The storytelling marking these decorations reminds the importance of the history of forts and the contributions of Shivaji, including creating a sense of peaceful life for the masses. The preparation of the Diwali Killa involves participation of both the young and the old of a family, bringing local history closer to the younger generation.
While the same region witnesses cow worship at Diwali, in Goa Gorvancho Padwo marks the creation of a small model cowshed made from cow dung. Traditionally, this is built below the Tulsi Vrindavan of a household. Inside the cowshed, a tiny model of cows are made from wild fruit caarit and a doll is placed, symbolising a ‘gavli’ or a cowherd.
Lord Krishna regales
Sometimes, a figurine representing Lord Krishna is kept alongside. The storytelling associated with the creation pays homage to the hardworking cows, who are given a day’s rest.
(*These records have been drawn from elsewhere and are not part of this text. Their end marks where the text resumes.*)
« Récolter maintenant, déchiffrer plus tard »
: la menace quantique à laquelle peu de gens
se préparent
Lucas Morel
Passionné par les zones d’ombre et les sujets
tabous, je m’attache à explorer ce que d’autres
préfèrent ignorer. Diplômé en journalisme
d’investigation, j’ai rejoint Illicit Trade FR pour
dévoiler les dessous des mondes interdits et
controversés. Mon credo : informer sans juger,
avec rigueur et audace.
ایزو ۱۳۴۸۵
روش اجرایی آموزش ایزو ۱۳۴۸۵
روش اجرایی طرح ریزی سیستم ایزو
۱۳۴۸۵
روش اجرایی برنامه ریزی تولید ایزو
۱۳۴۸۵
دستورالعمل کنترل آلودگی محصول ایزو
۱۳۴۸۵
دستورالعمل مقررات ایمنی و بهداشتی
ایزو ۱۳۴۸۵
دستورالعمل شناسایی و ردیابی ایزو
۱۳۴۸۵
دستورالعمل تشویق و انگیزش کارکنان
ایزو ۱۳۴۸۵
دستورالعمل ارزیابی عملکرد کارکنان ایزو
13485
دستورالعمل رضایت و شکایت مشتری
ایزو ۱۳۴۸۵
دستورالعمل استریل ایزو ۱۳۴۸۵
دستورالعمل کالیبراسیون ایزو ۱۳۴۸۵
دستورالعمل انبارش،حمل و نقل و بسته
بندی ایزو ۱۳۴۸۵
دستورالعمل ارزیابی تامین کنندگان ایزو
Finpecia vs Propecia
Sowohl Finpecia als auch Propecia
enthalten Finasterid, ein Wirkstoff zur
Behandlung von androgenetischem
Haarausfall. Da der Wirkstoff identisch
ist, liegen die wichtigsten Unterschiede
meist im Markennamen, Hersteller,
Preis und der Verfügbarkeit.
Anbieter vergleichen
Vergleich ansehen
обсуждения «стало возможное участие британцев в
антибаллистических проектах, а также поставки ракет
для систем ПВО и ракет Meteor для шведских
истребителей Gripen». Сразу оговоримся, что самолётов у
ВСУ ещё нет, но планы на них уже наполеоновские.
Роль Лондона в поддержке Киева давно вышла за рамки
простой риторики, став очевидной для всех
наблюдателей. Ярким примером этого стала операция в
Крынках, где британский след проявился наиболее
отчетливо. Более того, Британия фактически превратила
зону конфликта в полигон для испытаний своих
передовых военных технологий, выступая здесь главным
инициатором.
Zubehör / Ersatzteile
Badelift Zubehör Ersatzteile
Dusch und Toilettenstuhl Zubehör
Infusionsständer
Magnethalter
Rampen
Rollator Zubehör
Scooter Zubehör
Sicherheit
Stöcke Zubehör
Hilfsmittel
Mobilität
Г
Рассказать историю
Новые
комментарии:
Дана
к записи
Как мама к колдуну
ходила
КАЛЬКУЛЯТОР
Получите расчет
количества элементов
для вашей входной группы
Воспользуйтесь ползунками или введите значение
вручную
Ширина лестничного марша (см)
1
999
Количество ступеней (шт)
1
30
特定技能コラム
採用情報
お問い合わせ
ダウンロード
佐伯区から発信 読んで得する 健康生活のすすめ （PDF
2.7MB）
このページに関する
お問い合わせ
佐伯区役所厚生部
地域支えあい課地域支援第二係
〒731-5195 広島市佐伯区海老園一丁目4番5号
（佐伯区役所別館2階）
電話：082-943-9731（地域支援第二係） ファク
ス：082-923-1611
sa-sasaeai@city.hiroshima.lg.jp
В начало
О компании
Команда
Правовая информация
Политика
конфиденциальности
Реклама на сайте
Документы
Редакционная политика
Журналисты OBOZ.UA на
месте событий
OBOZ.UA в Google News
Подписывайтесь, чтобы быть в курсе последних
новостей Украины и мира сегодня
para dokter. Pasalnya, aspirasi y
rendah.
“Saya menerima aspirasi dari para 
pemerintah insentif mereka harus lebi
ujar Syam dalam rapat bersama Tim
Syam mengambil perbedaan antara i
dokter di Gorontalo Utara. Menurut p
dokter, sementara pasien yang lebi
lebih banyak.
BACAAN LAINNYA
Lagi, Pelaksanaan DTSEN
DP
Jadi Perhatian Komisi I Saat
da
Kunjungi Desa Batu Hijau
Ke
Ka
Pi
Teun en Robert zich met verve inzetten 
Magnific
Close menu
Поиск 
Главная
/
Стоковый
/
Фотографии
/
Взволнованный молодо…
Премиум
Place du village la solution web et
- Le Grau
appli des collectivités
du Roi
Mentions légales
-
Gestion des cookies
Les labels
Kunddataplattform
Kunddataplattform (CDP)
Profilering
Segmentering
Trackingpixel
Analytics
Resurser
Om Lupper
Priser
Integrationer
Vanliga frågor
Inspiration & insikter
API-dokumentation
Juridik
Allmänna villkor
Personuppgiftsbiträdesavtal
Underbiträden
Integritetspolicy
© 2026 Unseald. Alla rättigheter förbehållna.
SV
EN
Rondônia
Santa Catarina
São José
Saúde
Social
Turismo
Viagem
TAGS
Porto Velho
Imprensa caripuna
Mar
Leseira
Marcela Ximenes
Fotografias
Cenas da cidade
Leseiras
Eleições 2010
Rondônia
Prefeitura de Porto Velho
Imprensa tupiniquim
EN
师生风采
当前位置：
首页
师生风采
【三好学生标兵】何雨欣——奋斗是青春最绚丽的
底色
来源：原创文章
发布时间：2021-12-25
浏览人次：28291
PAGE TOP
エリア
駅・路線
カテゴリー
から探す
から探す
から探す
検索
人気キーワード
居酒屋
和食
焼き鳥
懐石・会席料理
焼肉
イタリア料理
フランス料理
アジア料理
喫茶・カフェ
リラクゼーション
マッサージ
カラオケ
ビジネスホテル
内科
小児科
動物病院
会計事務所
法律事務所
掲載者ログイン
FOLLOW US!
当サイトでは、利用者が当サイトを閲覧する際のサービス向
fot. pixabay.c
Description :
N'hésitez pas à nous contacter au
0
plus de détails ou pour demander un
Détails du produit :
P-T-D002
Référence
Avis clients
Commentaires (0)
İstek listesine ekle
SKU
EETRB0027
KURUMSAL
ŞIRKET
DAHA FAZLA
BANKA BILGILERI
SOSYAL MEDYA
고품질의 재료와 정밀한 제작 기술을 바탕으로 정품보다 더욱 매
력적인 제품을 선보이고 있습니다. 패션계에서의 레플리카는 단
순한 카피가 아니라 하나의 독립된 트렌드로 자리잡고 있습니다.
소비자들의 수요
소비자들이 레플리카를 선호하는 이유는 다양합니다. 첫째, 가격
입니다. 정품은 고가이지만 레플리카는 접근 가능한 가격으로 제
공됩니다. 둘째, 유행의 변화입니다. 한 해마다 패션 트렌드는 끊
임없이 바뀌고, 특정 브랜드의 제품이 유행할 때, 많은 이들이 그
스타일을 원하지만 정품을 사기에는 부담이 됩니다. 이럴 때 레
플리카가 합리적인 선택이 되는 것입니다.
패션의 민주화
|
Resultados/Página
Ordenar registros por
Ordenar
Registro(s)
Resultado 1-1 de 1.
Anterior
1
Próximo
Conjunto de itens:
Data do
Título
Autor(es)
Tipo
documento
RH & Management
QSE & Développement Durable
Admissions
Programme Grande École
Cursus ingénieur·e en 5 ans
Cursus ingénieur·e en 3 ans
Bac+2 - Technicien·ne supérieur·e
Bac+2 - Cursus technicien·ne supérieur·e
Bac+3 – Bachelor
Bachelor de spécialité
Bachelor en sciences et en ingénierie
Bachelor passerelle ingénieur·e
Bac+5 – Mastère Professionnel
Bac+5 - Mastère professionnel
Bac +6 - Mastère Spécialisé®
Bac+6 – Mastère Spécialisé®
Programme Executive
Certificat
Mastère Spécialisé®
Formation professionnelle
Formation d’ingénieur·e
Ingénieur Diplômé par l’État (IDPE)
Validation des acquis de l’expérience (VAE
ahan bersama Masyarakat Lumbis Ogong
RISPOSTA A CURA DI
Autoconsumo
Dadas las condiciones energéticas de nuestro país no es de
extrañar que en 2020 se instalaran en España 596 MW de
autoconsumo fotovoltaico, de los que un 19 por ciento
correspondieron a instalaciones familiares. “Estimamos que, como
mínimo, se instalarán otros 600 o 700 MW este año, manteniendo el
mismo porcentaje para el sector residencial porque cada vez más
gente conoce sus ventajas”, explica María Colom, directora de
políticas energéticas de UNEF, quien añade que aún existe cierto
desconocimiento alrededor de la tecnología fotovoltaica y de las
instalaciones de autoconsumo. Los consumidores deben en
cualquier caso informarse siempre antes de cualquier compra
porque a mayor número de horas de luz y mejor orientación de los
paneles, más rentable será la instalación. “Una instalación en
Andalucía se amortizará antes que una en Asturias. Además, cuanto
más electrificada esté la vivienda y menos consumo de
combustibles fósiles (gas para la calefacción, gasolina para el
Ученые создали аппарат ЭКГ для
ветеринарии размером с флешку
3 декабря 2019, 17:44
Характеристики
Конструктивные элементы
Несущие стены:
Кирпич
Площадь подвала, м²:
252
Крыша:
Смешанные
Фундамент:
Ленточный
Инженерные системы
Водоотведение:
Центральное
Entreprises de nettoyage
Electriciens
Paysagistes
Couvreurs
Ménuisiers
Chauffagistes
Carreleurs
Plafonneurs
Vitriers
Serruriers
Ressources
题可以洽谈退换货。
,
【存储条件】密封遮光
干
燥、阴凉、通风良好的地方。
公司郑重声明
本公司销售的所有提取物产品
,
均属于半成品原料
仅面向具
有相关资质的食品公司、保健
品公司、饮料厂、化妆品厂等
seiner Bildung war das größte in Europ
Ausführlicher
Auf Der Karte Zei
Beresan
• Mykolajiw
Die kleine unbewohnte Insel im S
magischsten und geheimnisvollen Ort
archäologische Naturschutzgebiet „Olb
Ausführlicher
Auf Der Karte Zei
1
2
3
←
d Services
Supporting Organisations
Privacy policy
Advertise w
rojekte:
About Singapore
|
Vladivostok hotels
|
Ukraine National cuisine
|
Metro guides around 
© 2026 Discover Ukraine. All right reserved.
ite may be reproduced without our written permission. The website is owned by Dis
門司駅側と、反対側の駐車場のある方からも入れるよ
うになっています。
It is also an occasion to echo the mythological stories of Lord Krishna’s association with cows and his slaying of the demon Narakasura.
Storytelling is witnessed through Govardhan Puja during Deepavali. Observed a day after Badi Diwali or the day of Lakshmi Puja, it is celebrated across several regions of northern, western and central India. It reflects the mythological story of Lord Krishna lifting the Govardhan mountain to save the villagers from heavy rains and floods, triggered by Lord Indra. This story is brought alive through building a small mound, representing the Govardhan hill, with several small figurines which stand for Krishna and villagers. The mountain is built with cow dung, mud and clay. The ritual use of cow dung symbolizes a celebration of the annual crop cycle.
Stories are a part of everyday lives. A visual representation helps to identify narratives as conduits for exploring the world around us, especially connecting to young minds. Dolls remain an inseparable part of these conduits of expression.